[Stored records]
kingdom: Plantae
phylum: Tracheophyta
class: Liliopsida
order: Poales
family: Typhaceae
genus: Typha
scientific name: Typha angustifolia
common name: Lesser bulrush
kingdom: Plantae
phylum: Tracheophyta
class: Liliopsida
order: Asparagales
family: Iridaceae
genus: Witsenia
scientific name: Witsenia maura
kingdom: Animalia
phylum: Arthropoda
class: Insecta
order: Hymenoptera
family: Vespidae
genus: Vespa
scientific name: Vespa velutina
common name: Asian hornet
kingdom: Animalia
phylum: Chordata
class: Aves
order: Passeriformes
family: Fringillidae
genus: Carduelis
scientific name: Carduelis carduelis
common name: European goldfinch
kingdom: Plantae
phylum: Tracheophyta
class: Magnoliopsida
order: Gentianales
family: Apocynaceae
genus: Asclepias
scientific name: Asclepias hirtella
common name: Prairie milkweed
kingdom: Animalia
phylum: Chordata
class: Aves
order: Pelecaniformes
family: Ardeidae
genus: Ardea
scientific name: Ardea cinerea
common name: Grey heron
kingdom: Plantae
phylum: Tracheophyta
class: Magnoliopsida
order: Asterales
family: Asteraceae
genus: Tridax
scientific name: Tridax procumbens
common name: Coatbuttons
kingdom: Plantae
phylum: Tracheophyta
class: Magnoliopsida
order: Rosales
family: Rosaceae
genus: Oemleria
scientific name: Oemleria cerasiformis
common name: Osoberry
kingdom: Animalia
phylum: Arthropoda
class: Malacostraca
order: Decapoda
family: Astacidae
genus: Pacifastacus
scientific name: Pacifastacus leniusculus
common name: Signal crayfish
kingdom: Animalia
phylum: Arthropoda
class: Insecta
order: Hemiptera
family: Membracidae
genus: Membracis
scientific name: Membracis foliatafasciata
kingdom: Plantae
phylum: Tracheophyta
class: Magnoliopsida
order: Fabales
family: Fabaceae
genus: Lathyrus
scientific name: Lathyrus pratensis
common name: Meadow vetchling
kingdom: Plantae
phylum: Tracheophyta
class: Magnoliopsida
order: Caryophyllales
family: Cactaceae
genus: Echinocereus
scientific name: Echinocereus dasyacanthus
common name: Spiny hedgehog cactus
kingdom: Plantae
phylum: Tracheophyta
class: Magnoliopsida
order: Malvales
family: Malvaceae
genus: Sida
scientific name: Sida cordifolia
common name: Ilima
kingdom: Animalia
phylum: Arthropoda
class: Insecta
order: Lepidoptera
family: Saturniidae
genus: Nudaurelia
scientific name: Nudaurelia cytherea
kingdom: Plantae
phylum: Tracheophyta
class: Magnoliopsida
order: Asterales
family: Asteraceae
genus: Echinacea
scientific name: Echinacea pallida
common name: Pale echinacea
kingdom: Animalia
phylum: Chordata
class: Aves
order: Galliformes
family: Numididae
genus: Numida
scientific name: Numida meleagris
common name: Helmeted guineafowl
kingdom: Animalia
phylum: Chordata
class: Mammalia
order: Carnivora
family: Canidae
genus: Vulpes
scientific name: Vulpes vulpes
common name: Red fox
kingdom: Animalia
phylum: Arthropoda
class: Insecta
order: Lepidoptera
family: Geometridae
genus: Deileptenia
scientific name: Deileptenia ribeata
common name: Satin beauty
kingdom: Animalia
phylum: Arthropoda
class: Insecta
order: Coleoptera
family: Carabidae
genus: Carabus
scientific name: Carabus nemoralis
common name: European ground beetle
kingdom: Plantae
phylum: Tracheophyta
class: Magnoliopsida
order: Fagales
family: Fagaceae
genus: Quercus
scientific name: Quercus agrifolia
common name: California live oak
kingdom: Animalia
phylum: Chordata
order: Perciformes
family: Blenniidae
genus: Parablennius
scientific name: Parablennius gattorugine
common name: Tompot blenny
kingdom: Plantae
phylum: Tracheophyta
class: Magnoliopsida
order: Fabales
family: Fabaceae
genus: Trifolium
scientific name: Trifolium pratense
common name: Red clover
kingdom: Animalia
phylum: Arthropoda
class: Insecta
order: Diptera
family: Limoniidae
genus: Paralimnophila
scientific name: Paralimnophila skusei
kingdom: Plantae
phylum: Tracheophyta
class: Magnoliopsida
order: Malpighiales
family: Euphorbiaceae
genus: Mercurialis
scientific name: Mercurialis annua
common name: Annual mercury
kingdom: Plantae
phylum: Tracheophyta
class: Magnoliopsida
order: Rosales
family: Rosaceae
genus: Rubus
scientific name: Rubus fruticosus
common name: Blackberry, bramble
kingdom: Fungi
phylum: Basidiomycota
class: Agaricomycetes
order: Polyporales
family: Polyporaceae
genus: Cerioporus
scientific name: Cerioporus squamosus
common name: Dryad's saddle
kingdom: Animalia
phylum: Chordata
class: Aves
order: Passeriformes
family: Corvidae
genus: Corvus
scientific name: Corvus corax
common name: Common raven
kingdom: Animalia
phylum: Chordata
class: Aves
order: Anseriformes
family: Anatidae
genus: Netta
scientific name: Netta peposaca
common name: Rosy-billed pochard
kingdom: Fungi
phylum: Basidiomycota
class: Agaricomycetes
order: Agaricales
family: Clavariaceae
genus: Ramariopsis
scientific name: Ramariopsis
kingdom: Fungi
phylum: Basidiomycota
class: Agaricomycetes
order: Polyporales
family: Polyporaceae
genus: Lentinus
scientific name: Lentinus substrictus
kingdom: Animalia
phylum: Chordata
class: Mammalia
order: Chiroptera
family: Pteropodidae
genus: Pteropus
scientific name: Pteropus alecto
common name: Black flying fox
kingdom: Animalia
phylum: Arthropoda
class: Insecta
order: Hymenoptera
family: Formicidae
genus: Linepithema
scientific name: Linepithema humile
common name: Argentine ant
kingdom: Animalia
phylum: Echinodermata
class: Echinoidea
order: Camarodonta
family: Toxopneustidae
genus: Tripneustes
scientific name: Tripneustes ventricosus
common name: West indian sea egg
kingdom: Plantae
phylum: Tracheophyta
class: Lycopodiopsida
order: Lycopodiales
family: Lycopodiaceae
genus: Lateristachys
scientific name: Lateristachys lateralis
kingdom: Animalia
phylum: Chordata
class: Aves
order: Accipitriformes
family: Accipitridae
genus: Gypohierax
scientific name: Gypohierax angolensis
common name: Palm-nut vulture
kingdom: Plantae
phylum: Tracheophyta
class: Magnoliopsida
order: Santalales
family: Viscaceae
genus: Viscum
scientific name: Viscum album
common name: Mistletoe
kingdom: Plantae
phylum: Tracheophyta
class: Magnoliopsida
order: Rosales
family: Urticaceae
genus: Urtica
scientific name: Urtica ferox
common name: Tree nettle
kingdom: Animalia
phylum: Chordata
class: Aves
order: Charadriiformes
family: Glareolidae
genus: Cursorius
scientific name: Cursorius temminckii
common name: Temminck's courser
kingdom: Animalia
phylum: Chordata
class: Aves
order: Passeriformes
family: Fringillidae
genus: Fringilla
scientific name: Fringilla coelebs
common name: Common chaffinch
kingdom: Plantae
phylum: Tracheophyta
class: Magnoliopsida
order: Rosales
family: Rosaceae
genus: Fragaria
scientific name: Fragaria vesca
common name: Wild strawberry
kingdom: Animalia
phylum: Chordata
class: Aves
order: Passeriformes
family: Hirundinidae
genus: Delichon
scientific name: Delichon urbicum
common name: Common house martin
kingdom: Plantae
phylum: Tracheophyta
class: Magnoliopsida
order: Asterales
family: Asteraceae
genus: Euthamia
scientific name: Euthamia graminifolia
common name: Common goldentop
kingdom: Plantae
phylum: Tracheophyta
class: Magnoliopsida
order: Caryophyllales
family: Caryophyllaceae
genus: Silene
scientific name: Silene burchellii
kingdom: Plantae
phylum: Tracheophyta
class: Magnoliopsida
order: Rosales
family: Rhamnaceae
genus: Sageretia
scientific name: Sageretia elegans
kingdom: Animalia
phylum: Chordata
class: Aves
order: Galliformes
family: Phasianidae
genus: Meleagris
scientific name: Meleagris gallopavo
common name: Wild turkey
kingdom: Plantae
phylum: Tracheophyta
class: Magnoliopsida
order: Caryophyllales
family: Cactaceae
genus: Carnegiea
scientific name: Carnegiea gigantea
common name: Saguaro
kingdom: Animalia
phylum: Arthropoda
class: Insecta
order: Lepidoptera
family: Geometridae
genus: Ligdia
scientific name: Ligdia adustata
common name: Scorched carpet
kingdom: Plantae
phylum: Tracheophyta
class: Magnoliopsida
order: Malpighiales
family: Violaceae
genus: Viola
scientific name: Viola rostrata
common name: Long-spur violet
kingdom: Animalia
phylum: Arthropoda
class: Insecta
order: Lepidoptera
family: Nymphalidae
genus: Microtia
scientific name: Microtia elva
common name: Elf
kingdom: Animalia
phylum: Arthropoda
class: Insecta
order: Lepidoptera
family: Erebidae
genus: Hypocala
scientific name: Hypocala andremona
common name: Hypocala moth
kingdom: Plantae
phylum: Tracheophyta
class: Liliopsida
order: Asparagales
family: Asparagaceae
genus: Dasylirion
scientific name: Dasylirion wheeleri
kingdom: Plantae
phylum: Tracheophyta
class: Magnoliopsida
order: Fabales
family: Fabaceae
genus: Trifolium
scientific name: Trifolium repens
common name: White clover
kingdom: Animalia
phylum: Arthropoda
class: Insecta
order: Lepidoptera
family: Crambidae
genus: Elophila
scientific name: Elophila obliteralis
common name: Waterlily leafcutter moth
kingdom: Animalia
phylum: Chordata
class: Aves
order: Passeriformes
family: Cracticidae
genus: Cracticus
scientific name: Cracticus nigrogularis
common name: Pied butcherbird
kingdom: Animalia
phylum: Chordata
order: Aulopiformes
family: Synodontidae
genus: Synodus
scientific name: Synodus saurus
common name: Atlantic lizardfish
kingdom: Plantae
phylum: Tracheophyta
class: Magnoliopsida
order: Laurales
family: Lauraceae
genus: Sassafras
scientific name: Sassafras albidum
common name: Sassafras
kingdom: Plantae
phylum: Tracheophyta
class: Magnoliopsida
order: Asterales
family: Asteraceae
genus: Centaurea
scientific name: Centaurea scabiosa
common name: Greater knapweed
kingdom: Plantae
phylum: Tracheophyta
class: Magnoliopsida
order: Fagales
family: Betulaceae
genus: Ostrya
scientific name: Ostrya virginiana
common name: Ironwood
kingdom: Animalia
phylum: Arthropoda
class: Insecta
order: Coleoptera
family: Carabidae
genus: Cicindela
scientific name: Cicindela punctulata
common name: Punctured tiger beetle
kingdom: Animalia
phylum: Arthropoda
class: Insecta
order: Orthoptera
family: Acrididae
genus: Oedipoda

**Written exercise**
Please rewrite the lines from the first one through the line containing "common name: Asian hornet", inclusive, with "phylum" replaced by "division" and nothing else changed.

**Result of the exercise**
kingdom: Plantae
division: Tracheophyta
class: Liliopsida
order: Poales
family: Typhaceae
genus: Typha
scientific name: Typha angustifolia
common name: Lesser bulrush
kingdom: Plantae
division: Tracheophyta
class: Liliopsida
order: Asparagales
family: Iridaceae
genus: Witsenia
scientific name: Witsenia maura
kingdom: Animalia
division: Arthropoda
class: Insecta
order: Hymenoptera
family: Vespidae
genus: Vespa
scientific name: Vespa velutina
common name: Asian hornet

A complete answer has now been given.